Assessing your Homeschool Experience with a Family Meeting

Family meetings are casual sessions where you and your family sit down face-to-face, without distractions, to discuss matters that are important to you. They can be used for any number of reasons but I’ve found them to be an especially wonderful tool for assessing your homeschool life. I like to hold them a minimum of three times each year: before we begin a new homeschool year, toward the middle of our homeschool year, and as we are ending our current homeschool year.

Since our family tends to homeschool year-round, I’m using the words begin, middle and end loosely as we don’t have specific start dates or end dates for our year. But I do feel like our years have distinct moments where things that we’ve been doing (say our yearly math or history studies) naturally reach their end point and we begin transitioning into new areas and next levels.

You can also hold a family meeting whenever the mood suits you or your children, or anytime an issue arises that needs a family perspective to address.

And when that need arises for our family, we open up a tasty treat to share, pour a few glasses of your kids’ favorite drinks, set up plates, utensils and napkins at the table. I grab a notebook and a pen and then call the kids to gather ‘round!

Here are some details that can help you also use this useful family tool.

How can family meetings help your homeschool?

Holding family meetings for your homeschool can give you valuable feedback throughout the year about how your choices surrounding home education are working for your family. This gives you an opportunity to pause, reflect, and revisit problem areas as needed.  It also allows the opportunity to step back and appreciate all of the good that has come along the way.

Most importantly, discussing your homeschool via family meetings sets the tone for a collaborative home life, allowing your children a welcoming, neutral space to speak their minds and to make suggestions about how they want to learn. This helps promote feelings of ownership of the learning journey as opposed to homeschool being something that is simply planned and executed for them, whether they like it or not.

Family meetings send a clear message to your child, “this is a shared journey and we are all learning and working together.”

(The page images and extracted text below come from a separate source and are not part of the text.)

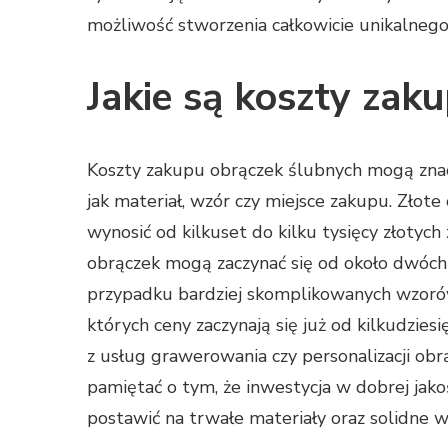
możliwość stworzenia całkowicie unikalnego
Jakie są koszty zak
Koszty zakupu obrączek ślubnych mogą znaczn
jak materiał, wzór czy miejsce zakupu. Złote 
wynosić od kilkuset do kilku tysięcy złotych
obrączek mogą zaczynać się od około dwóch 
przypadku bardziej skomplikowanych wzorów.
których ceny zaczynają się już od kilkudzie
z usług grawerowania czy personalizacji ob
pamiętać o tym, że inwestycja w dobrej jakoś
postawić na trwałe materiały oraz solidne wy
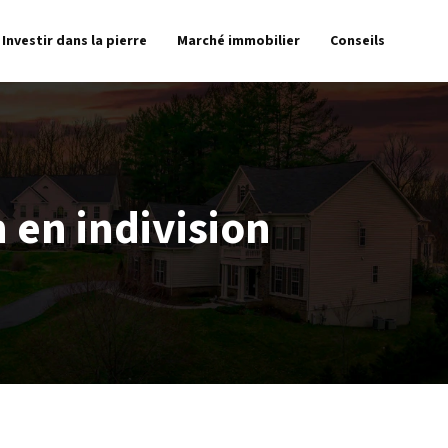
Investir dans la pierre
Marché immobilier
Conseils
 en indivision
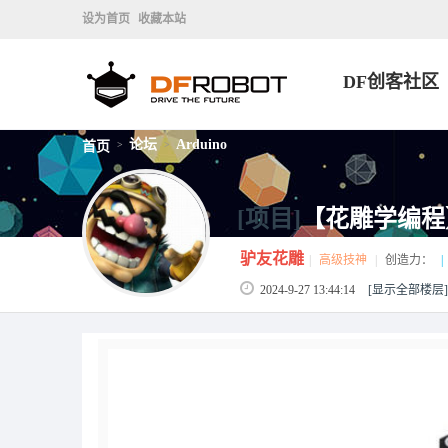
设为首页
收藏本站
DF创客社区
论坛
Arduino
首页
>
>
[项目]
【花雕学编程】A
驴友花雕
|
高级技神
|
创造力：
|
2024-9-27 13:44:14
[显示全部楼层]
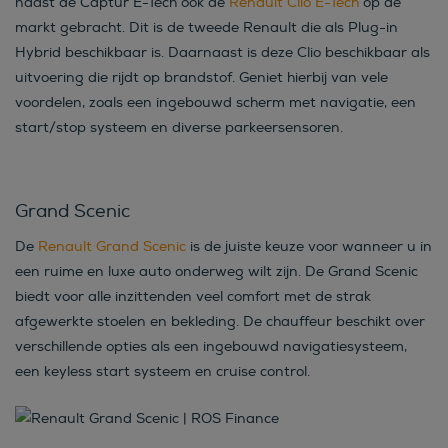
naast de Captur E-Tech ook de
Renault Clio E-Tech
op de
markt gebracht. Dit is de tweede Renault die als Plug-in
Hybrid beschikbaar is. Daarnaast is deze Clio beschikbaar als
uitvoering die rijdt op brandstof. Geniet hierbij van vele
voordelen, zoals een ingebouwd scherm met navigatie, een
start/stop systeem en diverse parkeersensoren.
Grand Scenic
De
Renault Grand Scenic
is de juiste keuze voor wanneer u in
een ruime en luxe auto onderweg wilt zijn. De Grand Scenic
biedt voor alle inzittenden veel comfort met de strak
afgewerkte stoelen en bekleding. De chauffeur beschikt over
verschillende opties als een ingebouwd navigatiesysteem,
een keyless start systeem en cruise control.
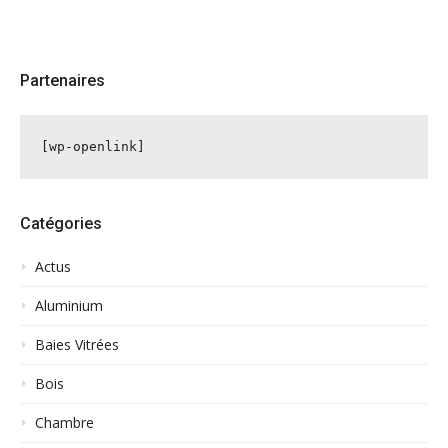
Partenaires
[wp-openlink]
Catégories
Actus
Aluminium
Baies Vitrées
Bois
Chambre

What items should we discuss?

You know your children best. So, I’d suggest starting off with whatever question you think your children will feel comfortable answering and then dig in deeper little by little. What’s most important is that every child gets a say, from the oldest to the youngest, even if they’re an 18-month-old toddler who can only say “okay.” Including babies in the family meeting is actually a good way to help keep the mood light as baby babble answers usually result in uproars of laughter from everyone at the table.

In our house, discussion items usually include:

  • What have we done lately that you loved?
  • What isn’t working well and why?
  • What are you struggling with (if anything)? 
  • What are you getting better at? 
  • What has become so easy for you that it’s a total bore? 
  • How is our rhythm/routine working out? Are there any items you think would work better if we switched them around? 
  • How did you feel about the topics we studied or the books we used? 
  • Which topics or books would you like to drop? 
  • Which topics or books do you want to keep going with or level up in? 
  • What sorts of activities and experiences would you like to do more of? 
  • What areas would you like more control over? 
  • If I give you more control in these areas, how do you plan to be more responsible with managing them? 
  • What goals are you currently working on and how is your progress coming along? 
  • Is there anything you need more of my help with? 

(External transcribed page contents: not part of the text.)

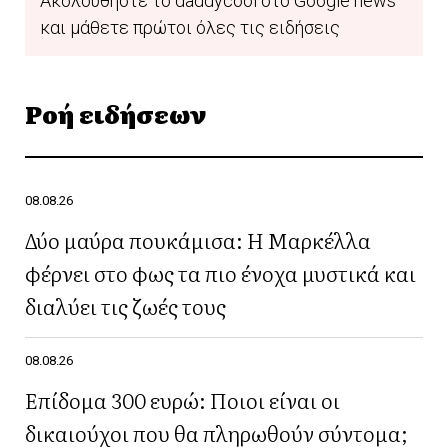
Ακολουθήστε το daddycool στο Google news
και μάθετε πρώτοι όλες τις ειδήσεις
Ροή ειδήσεων
08.08.26
Δύο μαύρα πουκάμισα: Η Μαρκέλλα
φέρνει στο φως τα πιο ένοχα μυστικά και
διαλύει τις ζωές τους
08.08.26
Επίδομα 300 ευρώ: Ποιοι είναι οι
δικαιούχοι που θα πληρωθούν σύντομα;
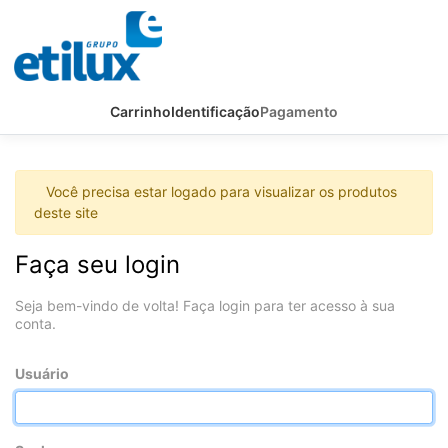
Carrinho
Identificação
Pagamento
Você precisa estar logado para visualizar os produtos
deste site
Faça seu login
Seja bem-vindo de volta! Faça login para ter acesso à sua
conta.
Usuário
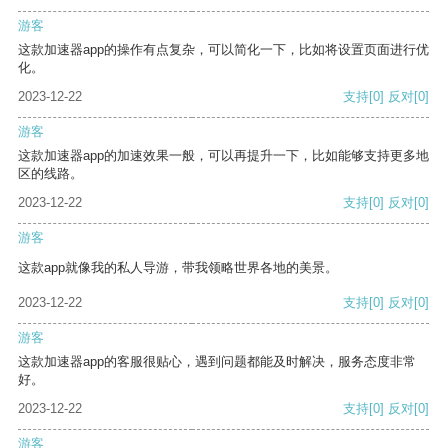
游客
这款加速器app的操作有点复杂，可以简化一下，比如将设置页面进行优
化。
2023-12-22
支持
[0]
反对
[0]
游客
这款加速器app的加速效果一般，可以再提升一下，比如能够支持更多地
区的线路。
2023-12-22
支持
[0]
反对
[0]
游客
这款app就像我的私人导游，带我领略世界各地的美景。
2023-12-22
支持
[0]
反对
[0]
游客
这款加速器app的客服很贴心，遇到问题都能及时解决，服务态度非常
好。
2023-12-22
支持
[0]
反对
[0]
游客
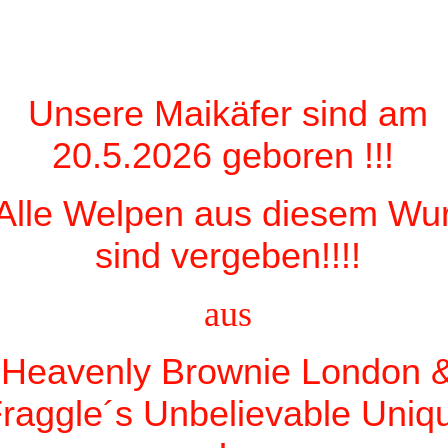
Unsere Maikäfer sind am
20.5.2026 geboren !!!
Alle Welpen aus diesem Wur
sind vergeben!!!!
aus
Heavenly Brownie London 
raggle´s Unbelievable Uniq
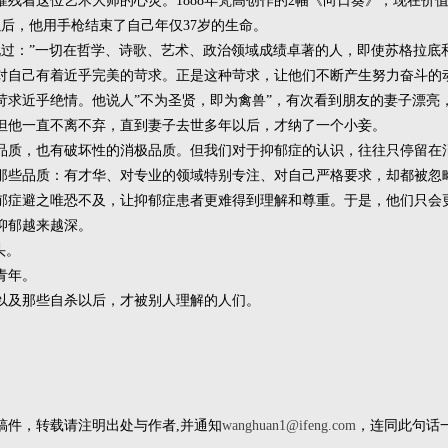
残着这位艺术大师的心灵。1888年梵高创作的2幅《向日葵》，现在价
后，他用手枪结束了自己年仅37岁的生命。
说过：”一切在哲学、诗歌、艺术、政治领域成绩卓著的人，即使苏格拉底
对自己有着近乎完美的苛求。正是这种苛求，让他们不断产生努力奋斗的
苛求近乎绝情。他说人”不为圣贤，即为禽兽”，有次看到朋友的妻子漂亮
但他一直不离不弃，直到妻子去世多年以后，才纳了一个小妾。
品质，也有破坏性的消极品质。但我们对于抑郁症的认识，往往只停留在
那些品质：有才华、对专业的领域特别专注、对自己严格要求，却都被忽
郁症避之唯恐不及，让抑郁症患者更难得到理解和尊重。于是，他们只会
抑郁越来越深。
头。
青年。
以及那些自杀以后，才被别人理解的人们。
。
稿件，转载请注明出处与作者,并通知
wanghuan1@ifeng.com
，连同此句话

Don’t feel pressured to cover all of this in one meeting. Different ages and stages will have different capacities to participate in family meetings. Remove what doesn’t apply and add whatever is important for your unique family. 

Making a habit of getting your child’s feedback about what they are learning, even without a formal family meeting, can go a long way to building the kind of homeschool life that serves your family's needs.

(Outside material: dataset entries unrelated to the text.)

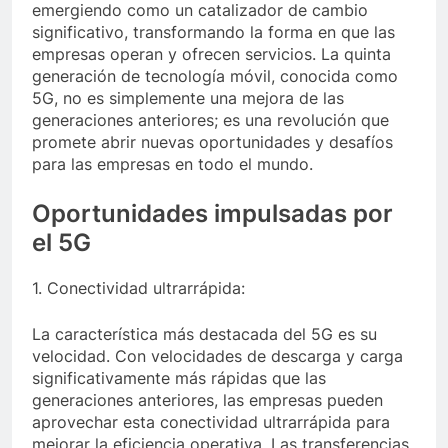
emergiendo como un catalizador de cambio
significativo, transformando la forma en que las
empresas operan y ofrecen servicios. La quinta
generación de tecnología móvil, conocida como
5G, no es simplemente una mejora de las
generaciones anteriores; es una revolución que
promete abrir nuevas oportunidades y desafíos
para las empresas en todo el mundo.
Oportunidades impulsadas por
el 5G
1. Conectividad ultrarrápida:
La característica más destacada del 5G es su
velocidad. Con velocidades de descarga y carga
significativamente más rápidas que las
generaciones anteriores, las empresas pueden
aprovechar esta conectividad ultrarrápida para
mejorar la eficiencia operativa. Las transferencias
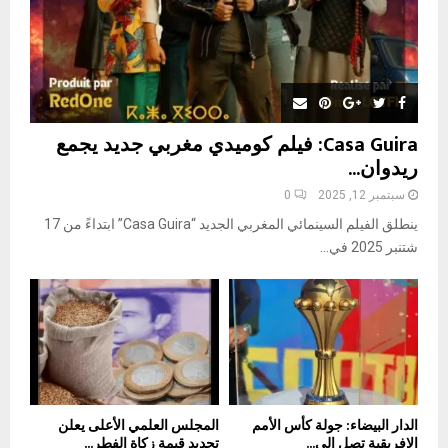
Casa Guira: فيلم كوميدي مغربي جديد يجمع
ريدوان...
سبتمبر 12, 2025
0
ينطلق الفيلم السينمائي المغربي الجديد “Casa Guira” ابتداءً من 17
شتنبر 2025 في...
الدار البيضاء: جولة كأس الأمم
المجلس العلمي الأعلى يعلن
الإفريقية تصل إلى...
تحديد قيمة زكاة الفطر...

How can we make the most of family meetings?

If you want your children to trust the family meeting process, try to avoid approaching it with a mission and checklist. The aim is to create a welcoming space, to TALK and be open with one another. Strike up a conversation and see where it goes, throw in a joke or two to keep the mood light, let things wander off topic for a bit, and then gently bring it back.

If an area is identified by your children as not working, even when it’s an area you feel you put your heart and soul into preparing for them, try not to take it personally. Look at it, instead, as an invitation to figure out what works better for your family.

Follow up and ask them how they think it can be improved. What specifically didn’t work and what do they feel would work better for them? Share your thoughts and concerns in return. Invite them to explore new options with you. Really listen to what your children have to say.

Let them know, wholeheartedly, that this is a shared journey and we are all learning and working together. 

Melissa Barreto is a homeschooling mother of five children and the Co-Founder of Wildflower Homeschool Collective, a homeschool organization based in Northern New Jersey.